--- Extracted records ---
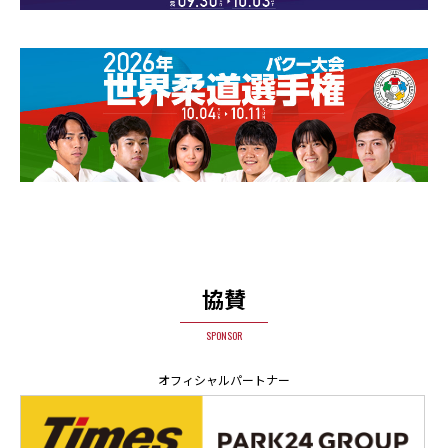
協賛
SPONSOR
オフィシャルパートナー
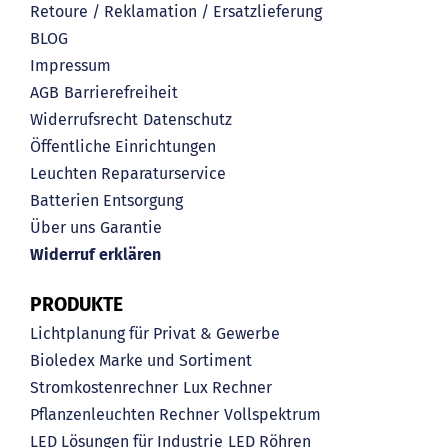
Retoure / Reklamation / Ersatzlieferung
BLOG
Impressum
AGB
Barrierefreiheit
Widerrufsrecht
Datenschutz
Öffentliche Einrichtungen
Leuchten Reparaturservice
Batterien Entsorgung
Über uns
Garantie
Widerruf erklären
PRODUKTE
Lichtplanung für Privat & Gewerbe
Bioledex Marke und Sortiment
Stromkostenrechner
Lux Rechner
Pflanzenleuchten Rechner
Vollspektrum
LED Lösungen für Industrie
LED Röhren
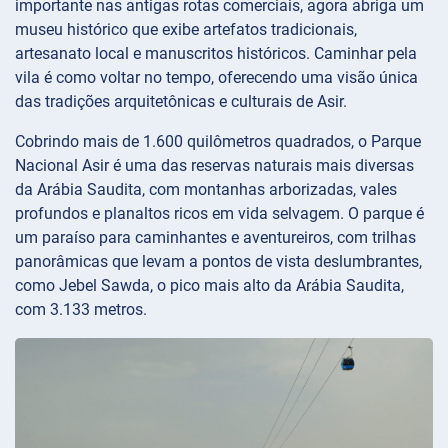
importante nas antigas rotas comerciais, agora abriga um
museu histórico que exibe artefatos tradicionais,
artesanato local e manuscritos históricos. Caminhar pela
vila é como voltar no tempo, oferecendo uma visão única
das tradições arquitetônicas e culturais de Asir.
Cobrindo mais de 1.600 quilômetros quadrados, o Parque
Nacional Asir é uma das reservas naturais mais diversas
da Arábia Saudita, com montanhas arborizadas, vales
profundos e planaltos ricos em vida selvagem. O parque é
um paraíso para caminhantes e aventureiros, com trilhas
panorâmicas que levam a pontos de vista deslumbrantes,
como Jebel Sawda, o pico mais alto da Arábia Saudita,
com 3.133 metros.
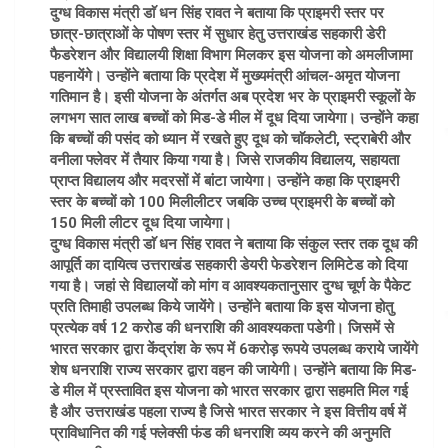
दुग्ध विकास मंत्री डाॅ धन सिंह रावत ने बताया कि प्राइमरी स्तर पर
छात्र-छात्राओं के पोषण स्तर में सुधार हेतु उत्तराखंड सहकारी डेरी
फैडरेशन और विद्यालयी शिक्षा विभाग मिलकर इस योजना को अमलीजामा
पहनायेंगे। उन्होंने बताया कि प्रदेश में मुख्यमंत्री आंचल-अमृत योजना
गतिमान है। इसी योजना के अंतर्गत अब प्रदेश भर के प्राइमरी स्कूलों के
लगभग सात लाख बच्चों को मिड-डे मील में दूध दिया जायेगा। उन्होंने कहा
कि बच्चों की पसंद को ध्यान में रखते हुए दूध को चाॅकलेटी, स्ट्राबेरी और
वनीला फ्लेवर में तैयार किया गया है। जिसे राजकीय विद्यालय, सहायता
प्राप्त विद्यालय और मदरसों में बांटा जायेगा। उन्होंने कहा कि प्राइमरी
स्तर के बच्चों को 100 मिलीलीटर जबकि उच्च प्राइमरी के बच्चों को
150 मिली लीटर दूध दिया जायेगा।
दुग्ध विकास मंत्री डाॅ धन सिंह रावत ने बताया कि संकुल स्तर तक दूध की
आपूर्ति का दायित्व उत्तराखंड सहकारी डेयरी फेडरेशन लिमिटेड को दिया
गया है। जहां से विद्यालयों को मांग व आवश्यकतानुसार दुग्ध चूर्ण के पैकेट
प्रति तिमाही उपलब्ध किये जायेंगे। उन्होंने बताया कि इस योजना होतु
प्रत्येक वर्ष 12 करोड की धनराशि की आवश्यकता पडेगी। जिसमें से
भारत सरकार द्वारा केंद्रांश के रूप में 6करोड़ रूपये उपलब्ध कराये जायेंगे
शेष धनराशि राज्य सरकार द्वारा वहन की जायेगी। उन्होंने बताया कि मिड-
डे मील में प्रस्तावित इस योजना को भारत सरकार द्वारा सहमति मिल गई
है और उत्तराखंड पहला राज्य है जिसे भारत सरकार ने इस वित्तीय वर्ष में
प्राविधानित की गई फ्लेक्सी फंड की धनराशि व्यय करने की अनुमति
---
--- Extracted records ---
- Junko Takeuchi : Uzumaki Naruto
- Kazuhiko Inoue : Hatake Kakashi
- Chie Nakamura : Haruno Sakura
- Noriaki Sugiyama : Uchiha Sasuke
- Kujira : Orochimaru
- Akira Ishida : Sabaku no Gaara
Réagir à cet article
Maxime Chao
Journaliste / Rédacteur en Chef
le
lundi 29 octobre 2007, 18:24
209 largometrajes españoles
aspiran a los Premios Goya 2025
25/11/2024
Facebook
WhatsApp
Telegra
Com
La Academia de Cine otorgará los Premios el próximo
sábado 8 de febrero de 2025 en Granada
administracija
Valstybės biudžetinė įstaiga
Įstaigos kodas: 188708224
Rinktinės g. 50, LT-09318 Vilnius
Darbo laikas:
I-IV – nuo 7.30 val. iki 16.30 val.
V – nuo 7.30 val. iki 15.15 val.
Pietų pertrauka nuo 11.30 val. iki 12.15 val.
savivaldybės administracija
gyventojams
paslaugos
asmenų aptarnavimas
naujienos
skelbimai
---
- **Problem requirements**
Put the lines running from the line that contains "importante nas antigas" through the line that contains "um paraíso para" into a JSON list of strings, one string per line, with blank lines left out.

- **Reply to the exercise**
[
  "importante nas antigas rotas comerciais, agora abriga um",
  "museu histórico que exibe artefatos tradicionais,",
  "artesanato local e manuscritos históricos. Caminhar pela",
  "vila é como voltar no tempo, oferecendo uma visão única",
  "das tradições arquitetônicas e culturais de Asir.",
  "Cobrindo mais de 1.600 quilômetros quadrados, o Parque",
  "Nacional Asir é uma das reservas naturais mais diversas",
  "da Arábia Saudita, com montanhas arborizadas, vales",
  "profundos e planaltos ricos em vida selvagem. O parque é",
  "um paraíso para caminhantes e aventureiros, com trilhas"
]